WORK INSTRUCTIONS —
With pictures left out, retype the lines from the start of the records through the one that contains "water damage, dealing".
(PROVIDED ENTRIES)
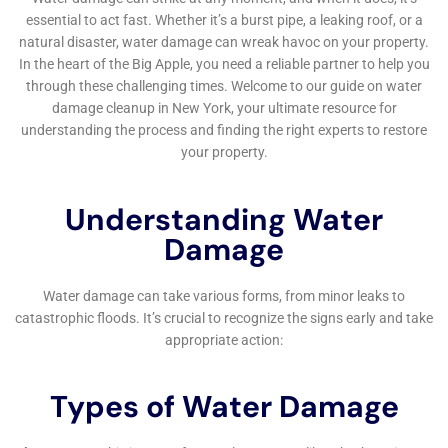
Window Leak Water Damage Solutions and Garage
Water Damage Solutions are also part of our
comprehensive service offerings. These areas, often
overlooked, can be sources of significant water
damage. Our team’s ability to provide targeted
solutions for such specific problems underscores our
commitment to comprehensive home care.
For homeowners in Millerton facing the aftermath of
water damage, dealing with insurance claims can be a
daunting task. Our Water Damage Insurance Claim
Assistance service simplifies this process. We provide
expert guidance and support, helping you navigate
the complexities of insurance claims, ensuring you
receive the compensation you are entitled to for the
damage incurred.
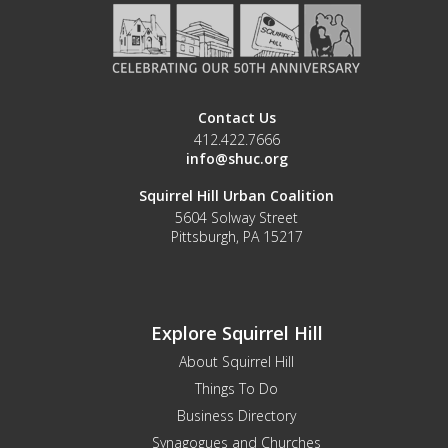
Contact Us
412.422.7666
info@shuc.org
Squirrel Hill Urban Coalition
5604 Solway Street
Pittsburgh, PA 15217
Explore Squirrel Hill
About Squirrel Hill
Things To Do
Business Directory
Synagogues and Churches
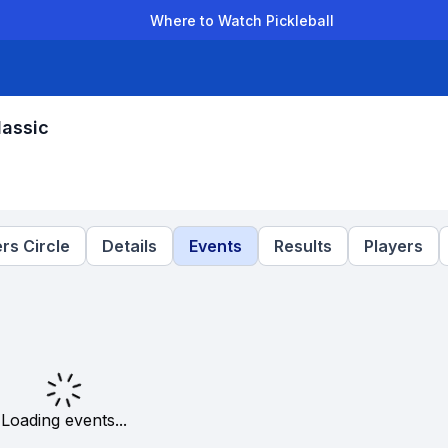
Where to Watch Pickleball
der Leagues
Team Leagues
Clubs
Players
Rankings
Ti
lassic
rs Circle
Details
Events
Results
Players
Loading events...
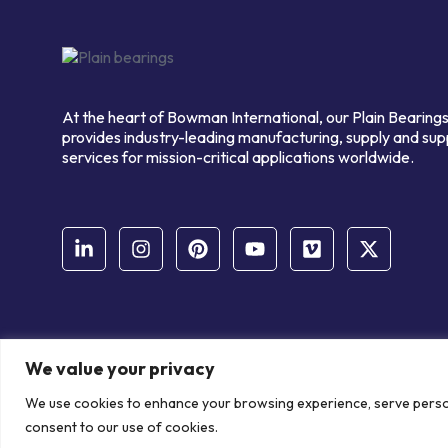
At the heart of Bowman International, our Plain Bearings
provides industry-leading manufacturing, supply and sup
services for mission-critical applications worldwide.
We value your privacy
© Copyright Bowman International Ltd. 2026 | All rights reserve
We use cookies to enhance your browsing experience, serve personal
Communication Crafts
consent to our use of cookies.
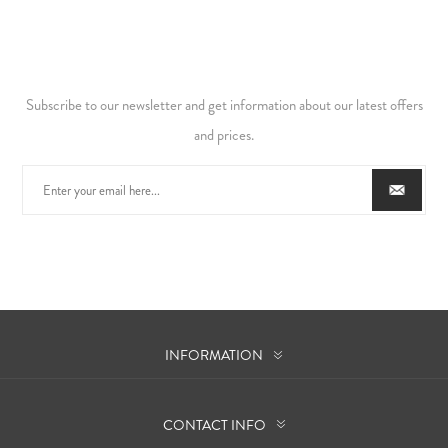
Subscribe to our newsletter and get information about our latest offers
and prices.
INFORMATION
CONTACT INFO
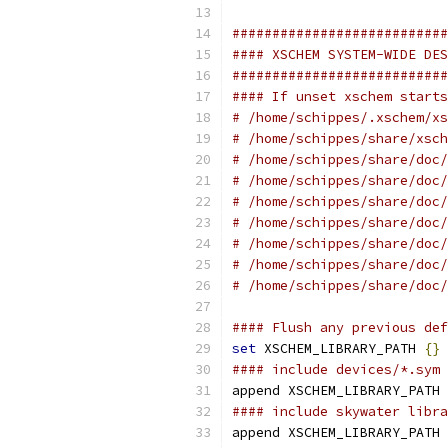
###########################
#### XSCHEM SYSTEM-WIDE DES
###########################
#### If unset xschem starts
# /home/schippes/.xschem/xs
# /home/schippes/share/xsch
# /home/schippes/share/doc/
# /home/schippes/share/doc/
# /home/schippes/share/doc/
# /home/schippes/share/doc/
# /home/schippes/share/doc/
# /home/schippes/share/doc/
# /home/schippes/share/doc/
#### Flush any previous def
set
 XSCHEM_LIBRARY_PATH 
{}
#### include devices/*.sym
append XSCHEM_LIBRARY_PATH 
#### include skywater libra
append XSCHEM_LIBRARY_PATH 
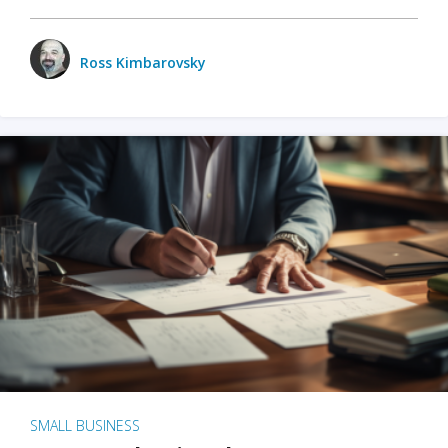
Ross Kimbarovsky
SMALL BUSINESS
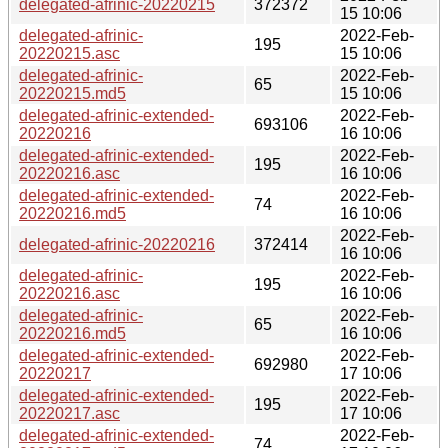
delegated-afrinic-20220215
372372
15 10:06
delegated-afrinic-
2022-Feb-
195
20220215.asc
15 10:06
delegated-afrinic-
2022-Feb-
65
20220215.md5
15 10:06
delegated-afrinic-extended-
2022-Feb-
693106
20220216
16 10:06
delegated-afrinic-extended-
2022-Feb-
195
20220216.asc
16 10:06
delegated-afrinic-extended-
2022-Feb-
74
20220216.md5
16 10:06
2022-Feb-
delegated-afrinic-20220216
372414
16 10:06
delegated-afrinic-
2022-Feb-
195
20220216.asc
16 10:06
delegated-afrinic-
2022-Feb-
65
20220216.md5
16 10:06
delegated-afrinic-extended-
2022-Feb-
692980
20220217
17 10:06
delegated-afrinic-extended-
2022-Feb-
195
20220217.asc
17 10:06
delegated-afrinic-extended-
2022-Feb-
74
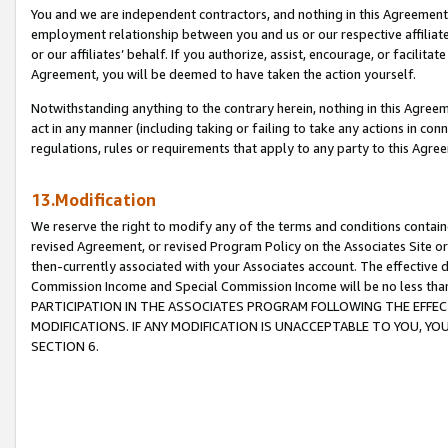
You and we are independent contractors, and nothing in this Agreement wi
employment relationship between you and us or our respective affiliate
or our affiliates’ behalf. If you authorize, assist, encourage, or facilita
Agreement, you will be deemed to have taken the action yourself.
Notwithstanding anything to the contrary herein, nothing in this Agreeme
act in any manner (including taking or failing to take any actions in con
regulations, rules or requirements that apply to any party to this Agre
13.Modification
We reserve the right to modify any of the terms and conditions containe
revised Agreement, or revised Program Policy on the Associates Site or
then-currently associated with your Associates account. The effective d
Commission Income and Special Commission Income will be no less tha
PARTICIPATION IN THE ASSOCIATES PROGRAM FOLLOWING THE EFFE
MODIFICATIONS. IF ANY MODIFICATION IS UNACCEPTABLE TO YOU, 
SECTION 6.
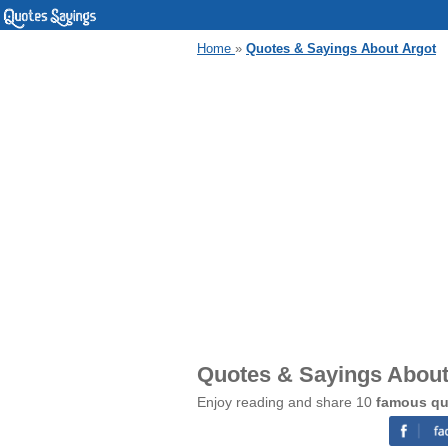
Home
»
Quotes & Sayings About Argot
Quotes & Sayings About
Enjoy reading and share 10
famous qu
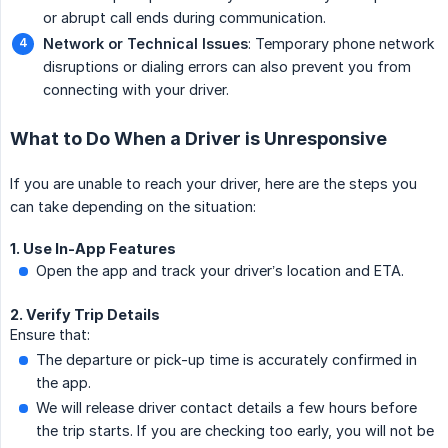
or abrupt call ends during communication.
Network or Technical Issues
: Temporary phone network
disruptions or dialing errors can also prevent you from
connecting with your driver.
What to Do When a Driver is Unresponsive
If you are unable to reach your driver, here are the steps you
can take depending on the situation:
1. Use In-App Features
Open the app and track your driver’s location and ETA.
2. Verify Trip Details
Ensure that:
The departure or pick-up time is accurately confirmed in
the app.
We will release driver contact details a few hours before
the trip starts. If you are checking too early, you will not be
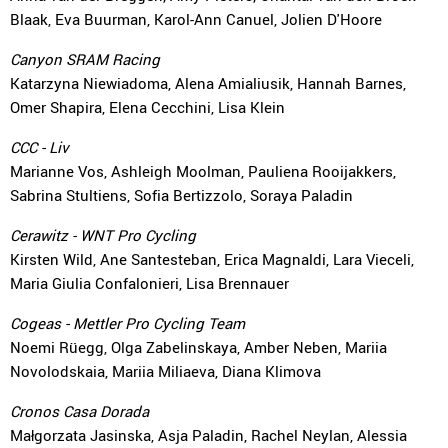
Blaak, Eva Buurman, Karol-Ann Canuel, Jolien D'Hoore
Canyon SRAM Racing
Katarzyna Niewiadoma, Alena Amialiusik, Hannah Barnes,
Omer Shapira, Elena Cecchini, Lisa Klein
CCC - Liv
Marianne Vos, Ashleigh Moolman, Pauliena Rooijakkers,
Sabrina Stultiens, Sofia Bertizzolo, Soraya Paladin
Cerawitz - WNT Pro Cycling
Kirsten Wild, Ane Santesteban, Erica Magnaldi, Lara Vieceli,
Maria Giulia Confalonieri, Lisa Brennauer
Cogeas - Mettler Pro Cycling Team
Noemi Rüegg, Olga Zabelinskaya, Amber Neben, Mariia
Novolodskaia, Mariia Miliaeva, Diana Klimova
Cronos Casa Dorada
Małgorzata Jasinska, Asja Paladin, Rachel Neylan, Alessia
(End PROVIDED ENTRIES)
RESULT OF THIS TASK —
Window Leak Water Damage Solutions and Garage
Water Damage Solutions are also part of our
comprehensive service offerings. These areas, often
overlooked, can be sources of significant water
damage. Our team’s ability to provide targeted
solutions for such specific problems underscores our
commitment to comprehensive home care.
For homeowners in Millerton facing the aftermath of
water damage, dealing with insurance claims can be a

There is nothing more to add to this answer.